-- Reading passage follows --

My main line of research sheds light on the influence of political campaigns on voting behavior. I study the influence of negative (and hostile) partisanship on voters' electoral behavior as well as motivated reasoning during political campaigns. I also participate in collaborative research projects aiming to understanding why voters support corrupt politicians in Latin America, vote-buying in Mexico, and scientific opinion on climate change.

BOOK PROJECT

My book project--“Politics of Anger: Negative Partisanship, Campaigns, and the Breakdown of the Mexican Party System”— explains why voters stopped supporting traditional parties and triggered the breakdown of one of the most stable party systems in Latin America. My research identifies the powerful role of anger explaining the rise of the populist left in the 2018 presidential election in Mexico. In a context of perceived poor governance and widespread corruption, the Mexican left identified the source of grievance—the incumbent PRI and the PAN as part of the political establishment—and translated voters’ anger into electoral behavior. Based on an original two-wave panel survey, a postelectoral survey as well as nine survey experiments conducted during the presidential campaign, my book project answers two interrelated questions: 1) what conditions changed to lead voters to support the left after rejecting the same presidential candidate in the two previous presidential elections and, 2) what variables activated anger among Mexican voters? My research identifies three variables that moderated voters’ anger and made possible to translate it into political behavior: negative partisanship, misinformation, and political campaigns.

-- Reading passage concluded --
-- Data supplied follows --

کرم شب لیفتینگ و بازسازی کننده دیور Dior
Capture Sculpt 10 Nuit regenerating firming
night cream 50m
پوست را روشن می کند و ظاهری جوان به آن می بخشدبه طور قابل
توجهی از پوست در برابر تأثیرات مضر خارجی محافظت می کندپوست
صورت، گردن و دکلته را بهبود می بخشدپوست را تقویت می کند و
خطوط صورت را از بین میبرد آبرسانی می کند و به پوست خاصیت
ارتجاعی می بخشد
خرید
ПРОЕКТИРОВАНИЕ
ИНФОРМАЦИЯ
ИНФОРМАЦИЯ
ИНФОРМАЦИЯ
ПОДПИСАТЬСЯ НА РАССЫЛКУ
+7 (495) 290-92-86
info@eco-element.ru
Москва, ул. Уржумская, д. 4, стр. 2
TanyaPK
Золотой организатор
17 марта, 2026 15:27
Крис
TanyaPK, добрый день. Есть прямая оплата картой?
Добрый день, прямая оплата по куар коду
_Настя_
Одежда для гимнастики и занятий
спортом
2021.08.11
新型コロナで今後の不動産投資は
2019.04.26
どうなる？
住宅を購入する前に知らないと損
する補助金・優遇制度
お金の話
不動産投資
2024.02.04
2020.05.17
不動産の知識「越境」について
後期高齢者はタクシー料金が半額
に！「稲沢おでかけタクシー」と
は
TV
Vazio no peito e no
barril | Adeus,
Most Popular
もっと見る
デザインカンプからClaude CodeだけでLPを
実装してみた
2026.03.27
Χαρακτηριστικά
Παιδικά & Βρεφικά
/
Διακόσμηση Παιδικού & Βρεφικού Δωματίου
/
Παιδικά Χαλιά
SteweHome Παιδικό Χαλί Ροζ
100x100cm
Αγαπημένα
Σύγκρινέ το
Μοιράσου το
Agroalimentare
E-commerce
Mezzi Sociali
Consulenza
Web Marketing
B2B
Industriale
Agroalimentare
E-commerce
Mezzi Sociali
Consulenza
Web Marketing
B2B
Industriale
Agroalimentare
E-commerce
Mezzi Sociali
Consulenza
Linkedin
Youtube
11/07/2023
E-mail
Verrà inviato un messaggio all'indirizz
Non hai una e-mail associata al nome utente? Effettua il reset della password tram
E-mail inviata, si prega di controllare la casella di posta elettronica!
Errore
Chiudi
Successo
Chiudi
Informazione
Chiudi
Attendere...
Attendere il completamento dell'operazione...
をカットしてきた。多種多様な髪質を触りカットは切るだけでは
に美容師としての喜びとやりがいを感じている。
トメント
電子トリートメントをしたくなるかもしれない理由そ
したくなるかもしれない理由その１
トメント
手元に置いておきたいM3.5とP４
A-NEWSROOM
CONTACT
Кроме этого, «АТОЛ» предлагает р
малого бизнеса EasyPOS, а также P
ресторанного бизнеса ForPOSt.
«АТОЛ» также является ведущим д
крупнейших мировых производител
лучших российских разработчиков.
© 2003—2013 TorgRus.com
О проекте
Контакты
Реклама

-- Data supplied concluded --

Transcribe the research statement above word for word between "My main line" and "on climate change.", inclusive.

▸ Output for this task:
My main line of research sheds light on the influence of political campaigns on voting behavior. I study the influence of negative (and hostile) partisanship on voters' electoral behavior as well as motivated reasoning during political campaigns. I also participate in collaborative research projects aiming to understanding why voters support corrupt politicians in Latin America, vote-buying in Mexico, and scientific opinion on climate change.